▸ WORK TASK: Print out the data precisely as it appears here, with no pictures.

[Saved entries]
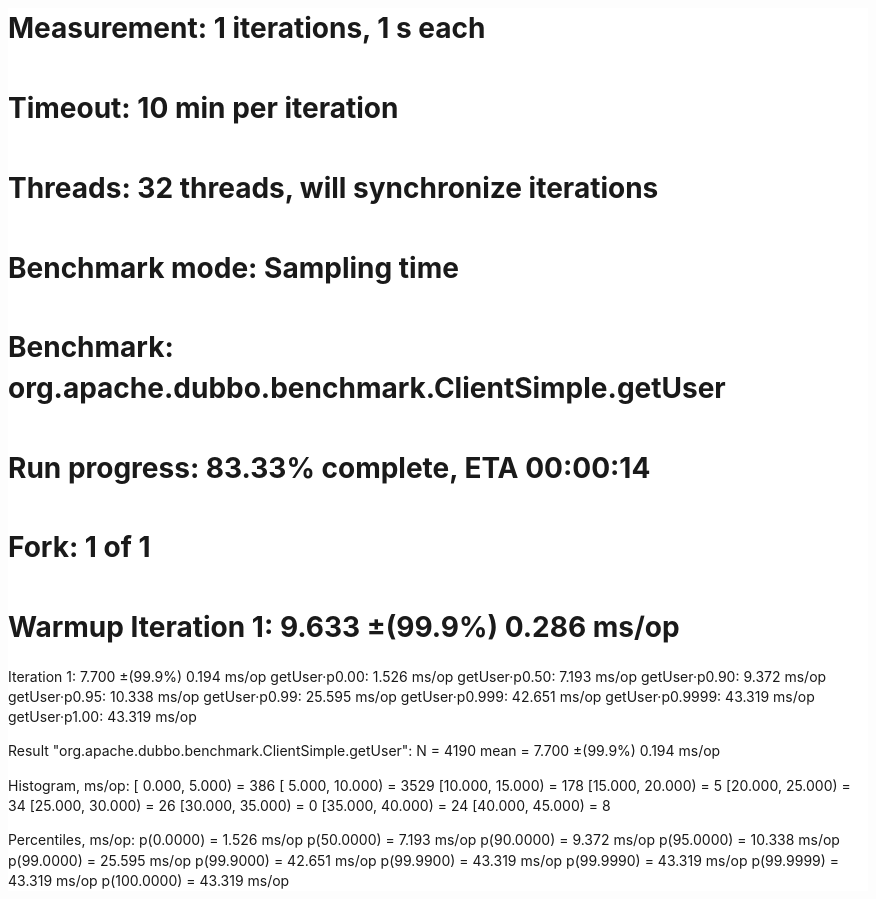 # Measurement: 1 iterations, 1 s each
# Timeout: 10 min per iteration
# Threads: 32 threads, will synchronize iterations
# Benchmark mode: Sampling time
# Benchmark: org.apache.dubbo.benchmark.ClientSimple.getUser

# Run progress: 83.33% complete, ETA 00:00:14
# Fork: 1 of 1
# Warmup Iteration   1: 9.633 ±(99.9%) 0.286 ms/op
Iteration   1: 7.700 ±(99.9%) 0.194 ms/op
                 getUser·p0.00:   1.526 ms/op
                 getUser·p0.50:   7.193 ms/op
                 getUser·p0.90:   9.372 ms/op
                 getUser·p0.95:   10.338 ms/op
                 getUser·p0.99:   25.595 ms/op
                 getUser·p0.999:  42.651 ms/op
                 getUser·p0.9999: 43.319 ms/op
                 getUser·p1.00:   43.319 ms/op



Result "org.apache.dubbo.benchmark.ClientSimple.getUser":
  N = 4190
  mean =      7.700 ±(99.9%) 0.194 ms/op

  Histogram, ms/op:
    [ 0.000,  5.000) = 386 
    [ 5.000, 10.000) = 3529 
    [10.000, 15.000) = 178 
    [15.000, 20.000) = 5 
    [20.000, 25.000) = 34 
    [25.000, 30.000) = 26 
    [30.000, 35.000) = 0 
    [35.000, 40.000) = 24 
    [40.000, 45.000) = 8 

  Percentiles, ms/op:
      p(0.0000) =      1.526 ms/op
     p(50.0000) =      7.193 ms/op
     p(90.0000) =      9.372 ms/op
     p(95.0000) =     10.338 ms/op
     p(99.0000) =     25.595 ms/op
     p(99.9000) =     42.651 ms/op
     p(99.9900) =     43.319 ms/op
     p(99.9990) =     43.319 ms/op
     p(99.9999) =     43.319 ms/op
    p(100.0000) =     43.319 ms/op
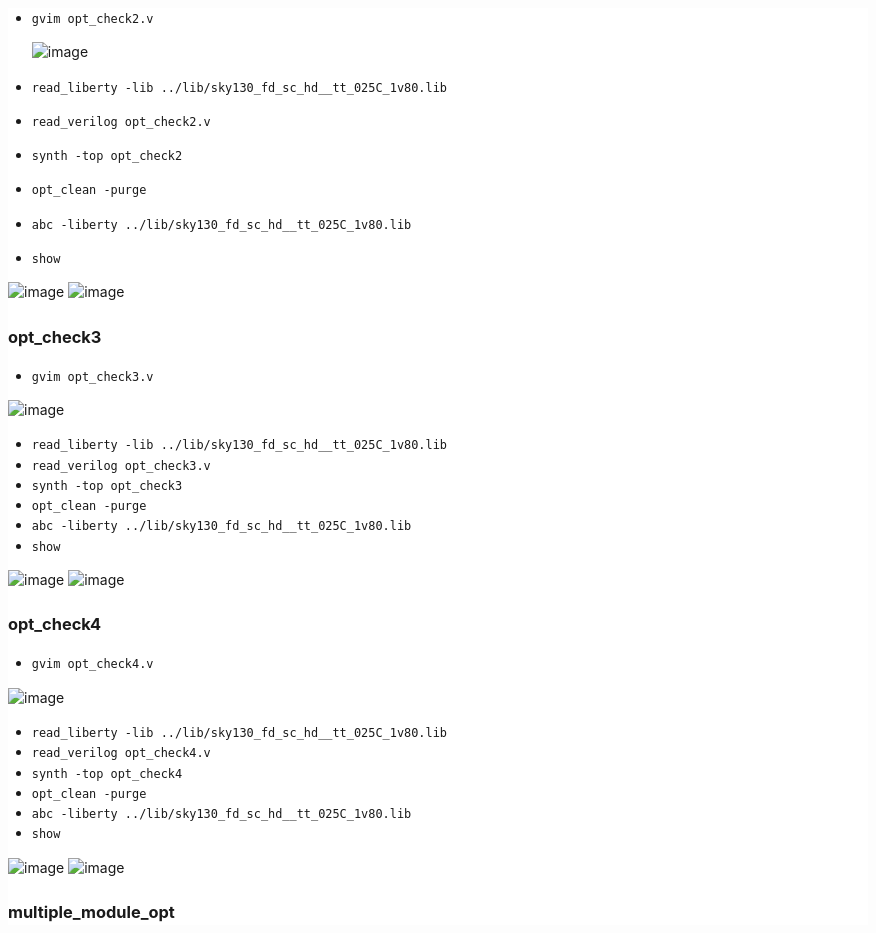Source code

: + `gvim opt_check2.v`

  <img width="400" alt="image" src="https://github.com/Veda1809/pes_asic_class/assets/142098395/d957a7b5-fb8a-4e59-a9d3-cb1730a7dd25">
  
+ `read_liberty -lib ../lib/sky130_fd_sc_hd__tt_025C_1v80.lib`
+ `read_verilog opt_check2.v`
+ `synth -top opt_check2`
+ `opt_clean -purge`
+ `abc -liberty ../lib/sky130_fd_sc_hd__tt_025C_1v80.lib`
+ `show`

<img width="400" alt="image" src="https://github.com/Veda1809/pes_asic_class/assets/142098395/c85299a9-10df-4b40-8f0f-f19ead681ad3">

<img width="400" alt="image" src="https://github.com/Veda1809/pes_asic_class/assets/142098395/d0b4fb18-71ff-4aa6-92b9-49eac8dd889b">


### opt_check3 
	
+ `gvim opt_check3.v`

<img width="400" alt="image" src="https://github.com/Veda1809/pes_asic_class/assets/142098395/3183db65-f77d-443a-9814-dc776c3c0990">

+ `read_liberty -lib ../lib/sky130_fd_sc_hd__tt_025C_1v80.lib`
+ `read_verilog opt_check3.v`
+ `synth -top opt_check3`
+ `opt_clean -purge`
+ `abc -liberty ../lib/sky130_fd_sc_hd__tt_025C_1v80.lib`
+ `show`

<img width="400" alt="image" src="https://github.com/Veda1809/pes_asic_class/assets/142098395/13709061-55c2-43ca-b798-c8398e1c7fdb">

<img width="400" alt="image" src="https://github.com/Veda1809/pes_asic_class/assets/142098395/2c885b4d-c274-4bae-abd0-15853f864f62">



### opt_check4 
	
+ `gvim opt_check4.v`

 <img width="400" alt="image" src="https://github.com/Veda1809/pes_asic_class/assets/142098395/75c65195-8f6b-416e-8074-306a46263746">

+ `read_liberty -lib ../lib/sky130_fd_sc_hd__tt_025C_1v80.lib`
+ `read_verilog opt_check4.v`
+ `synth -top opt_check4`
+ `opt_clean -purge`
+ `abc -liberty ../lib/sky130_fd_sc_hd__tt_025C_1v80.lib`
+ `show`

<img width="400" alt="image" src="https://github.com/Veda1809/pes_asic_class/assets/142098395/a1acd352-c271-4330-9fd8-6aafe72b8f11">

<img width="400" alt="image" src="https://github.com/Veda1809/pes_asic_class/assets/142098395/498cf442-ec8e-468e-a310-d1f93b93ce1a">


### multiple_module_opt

▸ OUTPUT OF THE EXERCISE:
 # Measurement: 1 iterations, 1 s each
# Timeout: 10 min per iteration
# Threads: 32 threads, will synchronize iterations
# Benchmark mode: Sampling time
# Benchmark: org.apache.dubbo.benchmark.ClientSimple.getUser

# Run progress: 83.33% complete, ETA 00:00:14
# Fork: 1 of 1
# Warmup Iteration   1: 9.633 ±(99.9%) 0.286 ms/op
Iteration   1: 7.700 ±(99.9%) 0.194 ms/op
                 getUser·p0.00:   1.526 ms/op
                 getUser·p0.50:   7.193 ms/op
                 getUser·p0.90:   9.372 ms/op
                 getUser·p0.95:   10.338 ms/op
                 getUser·p0.99:   25.595 ms/op
                 getUser·p0.999:  42.651 ms/op
                 getUser·p0.9999: 43.319 ms/op
                 getUser·p1.00:   43.319 ms/op



Result "org.apache.dubbo.benchmark.ClientSimple.getUser":
  N = 4190
  mean =      7.700 ±(99.9%) 0.194 ms/op

  Histogram, ms/op:
    [ 0.000,  5.000) = 386 
    [ 5.000, 10.000) = 3529 
    [10.000, 15.000) = 178 
    [15.000, 20.000) = 5 
    [20.000, 25.000) = 34 
    [25.000, 30.000) = 26 
    [30.000, 35.000) = 0 
    [35.000, 40.000) = 24 
    [40.000, 45.000) = 8 

  Percentiles, ms/op:
      p(0.0000) =      1.526 ms/op
     p(50.0000) =      7.193 ms/op
     p(90.0000) =      9.372 ms/op
     p(95.0000) =     10.338 ms/op
     p(99.0000) =     25.595 ms/op
     p(99.9000) =     42.651 ms/op
     p(99.9900) =     43.319 ms/op
     p(99.9990) =     43.319 ms/op
     p(99.9999) =     43.319 ms/op
    p(100.0000) =     43.319 ms/op
Source code

: + `gvim opt_check2.v`

  <img width="400" alt="image" src="https://github.com/Veda1809/pes_asic_class/assets/142098395/d957a7b5-fb8a-4e59-a9d3-cb1730a7dd25">
  
+ `read_liberty -lib ../lib/sky130_fd_sc_hd__tt_025C_1v80.lib`
+ `read_verilog opt_check2.v`
+ `synth -top opt_check2`
+ `opt_clean -purge`
+ `abc -liberty ../lib/sky130_fd_sc_hd__tt_025C_1v80.lib`
+ `show`

<img width="400" alt="image" src="https://github.com/Veda1809/pes_asic_class/assets/142098395/c85299a9-10df-4b40-8f0f-f19ead681ad3">

<img width="400" alt="image" src="https://github.com/Veda1809/pes_asic_class/assets/142098395/d0b4fb18-71ff-4aa6-92b9-49eac8dd889b">


### opt_check3 
	
+ `gvim opt_check3.v`

<img width="400" alt="image" src="https://github.com/Veda1809/pes_asic_class/assets/142098395/3183db65-f77d-443a-9814-dc776c3c0990">

+ `read_liberty -lib ../lib/sky130_fd_sc_hd__tt_025C_1v80.lib`
+ `read_verilog opt_check3.v`
+ `synth -top opt_check3`
+ `opt_clean -purge`
+ `abc -liberty ../lib/sky130_fd_sc_hd__tt_025C_1v80.lib`
+ `show`

<img width="400" alt="image" src="https://github.com/Veda1809/pes_asic_class/assets/142098395/13709061-55c2-43ca-b798-c8398e1c7fdb">

<img width="400" alt="image" src="https://github.com/Veda1809/pes_asic_class/assets/142098395/2c885b4d-c274-4bae-abd0-15853f864f62">



### opt_check4 
	
+ `gvim opt_check4.v`

 <img width="400" alt="image" src="https://github.com/Veda1809/pes_asic_class/assets/142098395/75c65195-8f6b-416e-8074-306a46263746">

+ `read_liberty -lib ../lib/sky130_fd_sc_hd__tt_025C_1v80.lib`
+ `read_verilog opt_check4.v`
+ `synth -top opt_check4`
+ `opt_clean -purge`
+ `abc -liberty ../lib/sky130_fd_sc_hd__tt_025C_1v80.lib`
+ `show`

<img width="400" alt="image" src="https://github.com/Veda1809/pes_asic_class/assets/142098395/a1acd352-c271-4330-9fd8-6aafe72b8f11">

<img width="400" alt="image" src="https://github.com/Veda1809/pes_asic_class/assets/142098395/498cf442-ec8e-468e-a310-d1f93b93ce1a">


### multiple_module_opt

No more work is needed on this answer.